Kein Klassenbester mehr 

Scholz hat noch einen weiteren Grund. Er kann sich besser verteidigen. Die Deutschen gelten nicht mehr als wirtschaftlicher Musterknabe, sondern als Sorgenkind. Jedenfalls für den IWF. In kaum einem anderen Land in Europa wächst die Wirtschaft in diesem Jahr so schwach wie Deutschland, und in fast keinem Land sind die Einkommens- und Vermögensunterschiede so groß wie bei uns, hat der IWF kürzlich ermittelt "Tut was", sagen deren Experten seit Jahren. Doch diesmal antwortet Scholz nicht nur: Wir tun ja was. Er sagt auch: Wir retten dabei das Klima.

Der Frankfurter Kabarettist Matthias Beltz hat mal gesagt: "In jedem von uns steckt ein Mensch, man muss ihn nur rauslassen." Bei Olaf Scholz hat man das Gefühl, es stecken ganz viele Menschen darin. Neben dem "grünen Olaf" gibt es den "sozialen Olaf", der 12 Euro Mindestlohn fordert und neuerdings sogar die Vermögensteuer mag, den "Schwarze-Null-Olaf", der keine Schulden machen will, den "Emo-Olaf", der sagt: "Das Wichtigste im Leben ist die Liebe" und sogar, man glaubt es nicht, den witzigen Olaf.
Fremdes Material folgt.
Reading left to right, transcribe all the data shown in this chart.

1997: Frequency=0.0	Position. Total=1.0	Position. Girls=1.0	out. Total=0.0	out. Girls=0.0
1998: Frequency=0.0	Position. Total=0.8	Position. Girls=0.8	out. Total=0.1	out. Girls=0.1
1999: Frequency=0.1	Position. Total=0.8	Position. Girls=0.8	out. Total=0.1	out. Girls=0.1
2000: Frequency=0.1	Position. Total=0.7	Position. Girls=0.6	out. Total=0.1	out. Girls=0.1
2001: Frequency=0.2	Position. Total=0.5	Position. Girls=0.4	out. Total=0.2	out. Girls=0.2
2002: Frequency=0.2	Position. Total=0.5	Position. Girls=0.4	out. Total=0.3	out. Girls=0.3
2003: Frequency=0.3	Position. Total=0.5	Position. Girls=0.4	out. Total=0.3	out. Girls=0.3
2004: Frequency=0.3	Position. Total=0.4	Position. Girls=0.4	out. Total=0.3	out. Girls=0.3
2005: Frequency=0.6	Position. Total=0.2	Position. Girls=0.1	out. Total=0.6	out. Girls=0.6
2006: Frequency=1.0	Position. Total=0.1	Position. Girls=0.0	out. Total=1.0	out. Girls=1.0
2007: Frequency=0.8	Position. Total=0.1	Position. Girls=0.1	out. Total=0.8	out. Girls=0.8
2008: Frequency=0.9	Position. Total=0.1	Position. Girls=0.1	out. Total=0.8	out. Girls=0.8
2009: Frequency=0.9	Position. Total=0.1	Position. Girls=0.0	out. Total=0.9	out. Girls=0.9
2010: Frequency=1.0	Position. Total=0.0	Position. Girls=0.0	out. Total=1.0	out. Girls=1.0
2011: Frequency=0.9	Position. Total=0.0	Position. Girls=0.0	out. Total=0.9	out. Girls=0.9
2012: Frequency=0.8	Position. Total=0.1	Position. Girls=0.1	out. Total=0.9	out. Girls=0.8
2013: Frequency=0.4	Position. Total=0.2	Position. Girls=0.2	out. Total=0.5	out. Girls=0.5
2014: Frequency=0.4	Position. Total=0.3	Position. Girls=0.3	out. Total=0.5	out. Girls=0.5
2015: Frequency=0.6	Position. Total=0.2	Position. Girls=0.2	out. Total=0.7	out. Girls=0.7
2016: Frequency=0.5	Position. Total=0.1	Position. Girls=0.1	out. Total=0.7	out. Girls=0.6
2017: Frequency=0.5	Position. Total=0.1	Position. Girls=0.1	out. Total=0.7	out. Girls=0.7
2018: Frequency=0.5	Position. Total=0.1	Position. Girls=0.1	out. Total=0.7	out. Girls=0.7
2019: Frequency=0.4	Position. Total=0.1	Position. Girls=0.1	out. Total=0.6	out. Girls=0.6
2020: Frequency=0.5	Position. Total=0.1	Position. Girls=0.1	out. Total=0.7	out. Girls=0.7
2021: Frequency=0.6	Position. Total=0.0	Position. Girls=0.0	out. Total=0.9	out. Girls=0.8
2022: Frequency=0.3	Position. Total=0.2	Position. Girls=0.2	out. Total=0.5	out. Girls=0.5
Leider erlebt man diese Variante nur zu fortgeschrittener Stunde in Hintergrundgesprächen. Dann ziehen sich die Augen zu Schlitzen zusammen und er wird ironisch.

Ob Scholz manchmal nachts wach liegt und sich fragt: "Wer bin ich und wenn ja wie viele?"

"Auch nicht schlecht"

Er hat seine Rede beendet. Er sitzt auf der Bühne neben einem stämmigen Moderator, der einen großen Zettel mit Fragen abarbeitet. Es geht viel um den Handelskrieg, den Euro und Facebook, weniger ums Klima. Dann sollen die Zuschauer fragen. Eine Frau mit kurzen Haaren und silbrigen Ohrringen, die bei einer Öko-Denkfabrik arbeitet, steht auf. Wer für den Klimaschutz kämpft, muss der sich nicht auch um Gesundheitsversorgung und Migration kümmern, will sie wissen. Scholz sagt, dass beim Klimaschutz nicht jeder Politiker für sich werkeln sollte, sondern sich als Team verstehen müsse. Noch wichtiger sei aber etwas anderes: "Wir müssen mit dem Reden aufhören und dem Handeln anfangen."

Später erzählt die Frau, dass sie schon oft deutsche Minister hier erlebt hätte. "Ich mochte den Schäuble", sagt sie. "Aber der Nachfolger, den ihr jetzt habt, ist auch nicht schlecht." Einen Fan in Washington hat der grüne Olaf schon mal gefunden.